Todo apunta a que Rusia aspira a una negociación que desemboque en un escenario de transición ordenada como el que Arabia Saudí impuso, con la aquiescencia de Washington, en Yemen. Una solución que mantenga intactos sus intereses estratégicos (incluido su único puerto militar en el Mediterráneo, el de Tartus).

La apuesta es fuerte y Rusia trata de apuntalar a su aliado sirio con el anuncio en torno al anuncio del suministro a Damasco de su propio sistema de misiles S-300 (una versión del Patriot estadounidense, instalado ya en la frontera turca).

Fuentes militares rusas desmintieron que el primer cargamento de misiles haya sido ya enviado a Siria, tal y como adelantó Al-Assad, interesado en disponer cuanto antes de un seguro contra algo más que eventuales bombardeos o imposiciones de zonas de exclusión aérea.

Cierto o no, el Kremlin acompañó el desmentido con un nuevo aviso, el de la posible venta de una decena de cazas Mig-29. Lo que demuestra que Rusia está utilizando la amenaza de rearmar a su aliado como una palanca en la guerra de posiciones en torno a la cuestión siria.

Y eso está poniendo muy nervioso a Israel, que siempre ha mantenido como su única máxima la garantía de su supremacía militar en la región.

Israel asiste con creciente preocupación a la deriva de la guerra. De un lado, la creciente implicación de Hizbulah, con sus posibles contrapartidas en materia de arsenal militar, le pone los pelos de punta, de ahí sus sangrientos avisos (ya van tres) con bombardeos contra objetivos en Siria. Y teme como al diablo un eventual triunfo de la revuelta, en el formato que sea (yihadista, revolucionario...).

Sabe que tendría todas las de perder, empezando por sus ocupados Altos del Golán. Y añora los tiempos en los que evocaba negociaciones con Al-Assad Porque sabe que si este triunfa tampoco volverán.

Rusia quiere a Al-Assad en la mesa de la conferencia de Ginebra. Y lo quiere no atado de pies y manos dispuesto al sacrificio, como añoran las potencias occidentales.

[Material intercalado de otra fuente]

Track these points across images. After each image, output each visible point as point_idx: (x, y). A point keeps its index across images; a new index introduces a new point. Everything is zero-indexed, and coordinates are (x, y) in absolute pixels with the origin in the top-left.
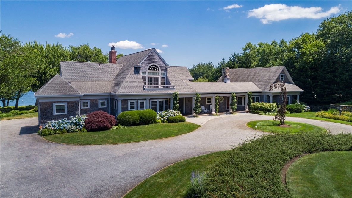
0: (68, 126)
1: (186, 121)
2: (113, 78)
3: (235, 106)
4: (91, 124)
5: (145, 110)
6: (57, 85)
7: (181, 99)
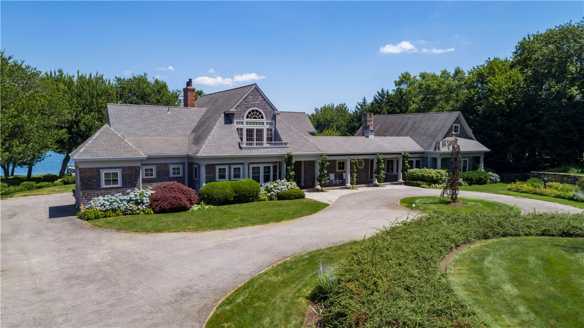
0: (124, 205)
1: (306, 197)
2: (191, 131)
3: (382, 175)
4: (159, 202)
5: (243, 180)
6: (105, 142)
7: (298, 164)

Porque aquí no solo amaga Moscú, cuya táctica de mostrar su surtido escaparate militar responde a la amenaza de la UE de levantar el embargo oficial de armas que pesa, también, sobre los rebeldes.

Forzados por Gran Bretaña y en menor medida por una Francia que ha perdido parte de su ardor guerrero, los Veintisiete decidían el final del embargo pero congelándolo en la práctica durante dos meses en espera de «resultados» en la cumbre.

Todos juegan, amagan y amenazan en una guerra de posiciones que se superpone, y al final nutre, a la guerra civil siria.